I woke up screaming from the nightmare. I had discovered that the author of that anonymous Times op-ed piece, that self-proclaimed savior of the nation, was Rick Perry.
The email from a cooking website proclaimed: “How to Make an Oreo.” Why would you want to?
A cliché I just heard. The man told me that he was having golf clubs loaded into his sports car. He opened the passenger door for the attendant and said, “The clubs are too big for the back end.” The attendant replied, “Your golf clubs don’t fit into the trunk of your Mercedes. Now there is a first world problem.”
What are the second world countries?
How many hummingbirds does it take to make a meal?
It was a Subaru Outback stopped at the light in front of me. I was shocked when the driver tossed a spent cigarette out the window of a Subaru.
Swamps can be drained. Swamps can also be filled in. When they are filled in, it matters what is put into them.
In August, a half hour after sundown, a cacophonous, stereophonic symphony of cicadas led by an invisible conductor breaks out.
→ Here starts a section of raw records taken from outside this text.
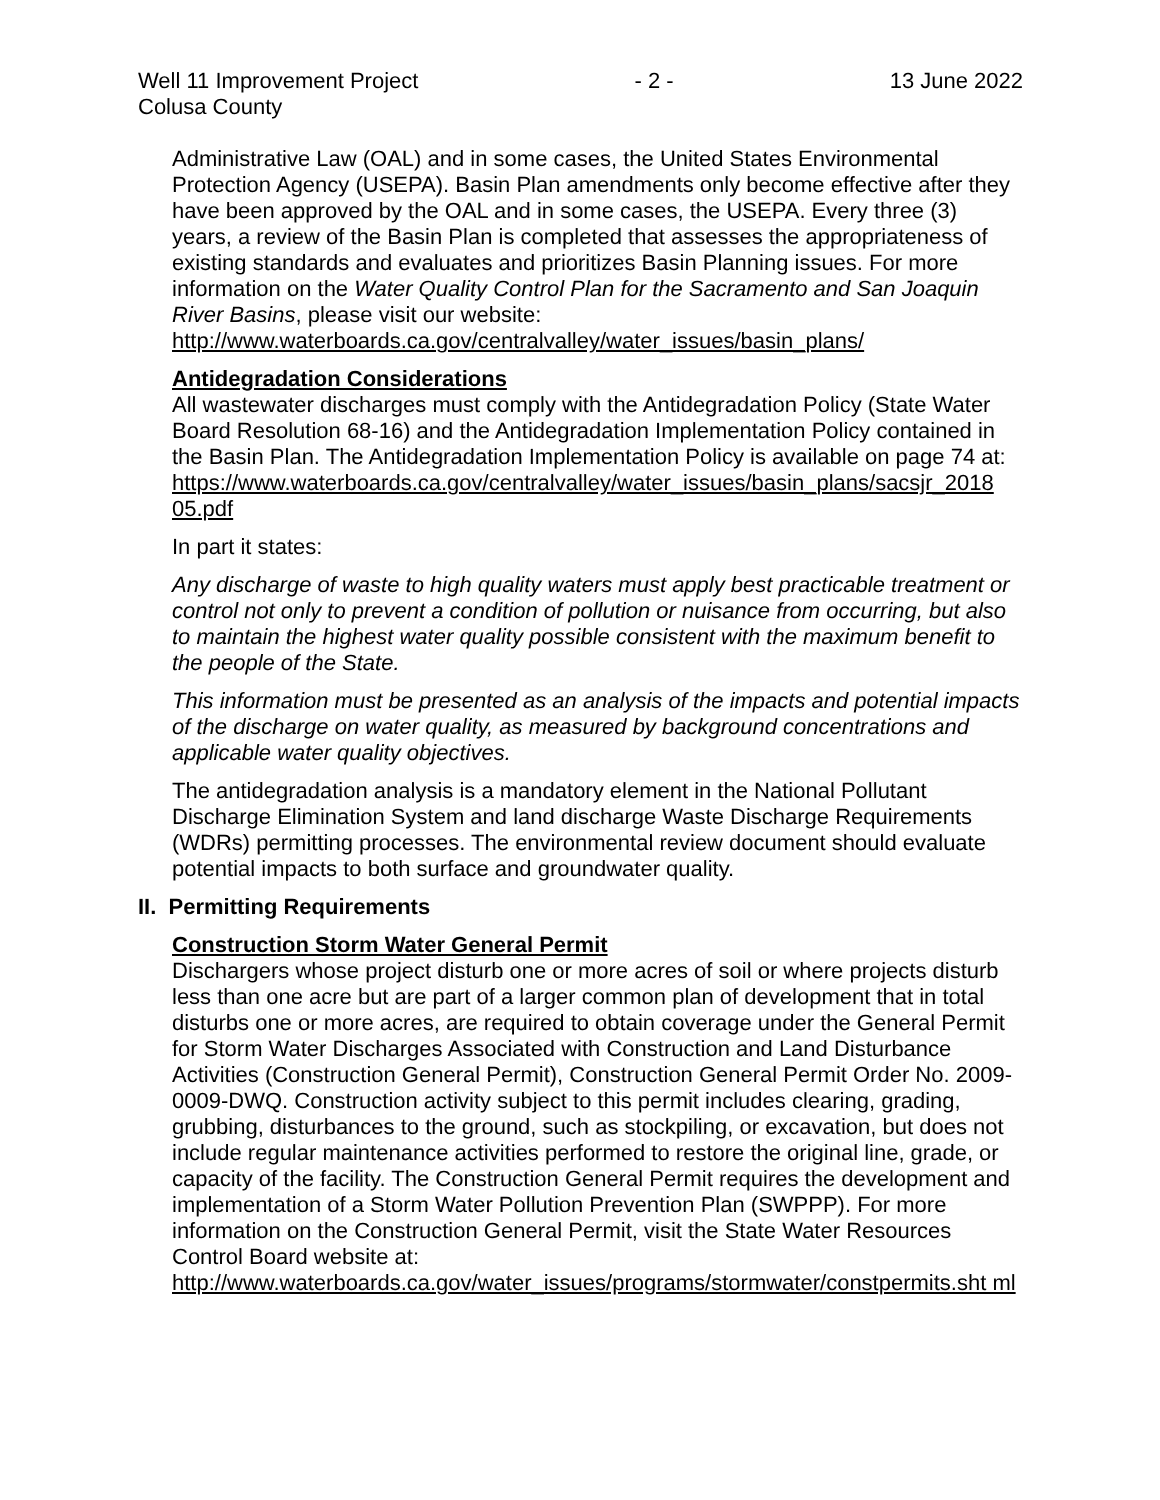Well 11 Improvement Project - 2 - 13 June 2022
Colusa County
Administrative Law (OAL) and in some cases, the United States Environmental Protection Agency (USEPA). Basin Plan amendments only become effective after they have been approved by the OAL and in some cases, the USEPA. Every three (3) years, a review of the Basin Plan is completed that assesses the appropriateness of existing standards and evaluates and prioritizes Basin Planning issues. For more information on the Water Quality Control Plan for the Sacramento and San Joaquin River Basins, please visit our website:
http://www.waterboards.ca.gov/centralvalley/water_issues/basin_plans/
Antidegradation Considerations
All wastewater discharges must comply with the Antidegradation Policy (State Water Board Resolution 68-16) and the Antidegradation Implementation Policy contained in the Basin Plan. The Antidegradation Implementation Policy is available on page 74 at:
https://www.waterboards.ca.gov/centralvalley/water_issues/basin_plans/sacsjr_2018 05.pdf
In part it states:
Any discharge of waste to high quality waters must apply best practicable treatment or control not only to prevent a condition of pollution or nuisance from occurring, but also to maintain the highest water quality possible consistent with the maximum benefit to the people of the State.
This information must be presented as an analysis of the impacts and potential impacts of the discharge on water quality, as measured by background concentrations and applicable water quality objectives.
The antidegradation analysis is a mandatory element in the National Pollutant Discharge Elimination System and land discharge Waste Discharge Requirements (WDRs) permitting processes. The environmental review document should evaluate potential impacts to both surface and groundwater quality.
II. Permitting Requirements
Construction Storm Water General Permit
Dischargers whose project disturb one or more acres of soil or where projects disturb less than one acre but are part of a larger common plan of development that in total disturbs one or more acres, are required to obtain coverage under the General Permit for Storm Water Discharges Associated with Construction and Land Disturbance Activities (Construction General Permit), Construction General Permit Order No. 2009-0009-DWQ. Construction activity subject to this permit includes clearing, grading, grubbing, disturbances to the ground, such as stockpiling, or excavation, but does not include regular maintenance activities performed to restore the original line, grade, or capacity of the facility. The Construction General Permit requires the development and implementation of a Storm Water Pollution Prevention Plan (SWPPP). For more information on the Construction General Permit, visit the State Water Resources Control Board website at:
http://www.waterboards.ca.gov/water_issues/programs/stormwater/constpermits.sht ml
The spouse does not like this music. For me it is a sound of summer. When that music ends, summer is over.
The Bible is supposedly timeless. It applies to the present age just as much as to the time when it was written. But surely some of its imagery needs updating, I thought about that when I heard the television preacher’s benediction referred to the King of Kings. Is it meaningful to be labeled the king of the present-day kings? The world has few powerful monarchs today. The Kings of Belgium, Spain, Morocco, the Netherlands, Tonga, Cambodia do not have the kind of authority kings had when the Bible was being written. Then kings were absolute rulers. However, there are more than a few people around today who are “invested with or claiming to exercise absolute authority.” That is a definition of an “autocrat.” In today’s terms, Jesus (or is it Jehovah?) should be labeled Autocrat of Autocrats.
“It is the test of a good religion whether you can make a joke about it.” G.K. Chesterton
The politically active woman said our President was elected because of white men. “Maybe,” was the reply, “but his election had a lot to do with a white woman.” (In any event, didn’t a majority of white women vote for Donald Trump?)
He “never acknowledge[ed] that the general culture is often stupid or evil and would vote out God in favor of the devil if he fed them back their hate and fear in a way that made them feel righteous.” Charles Frazier, Varina.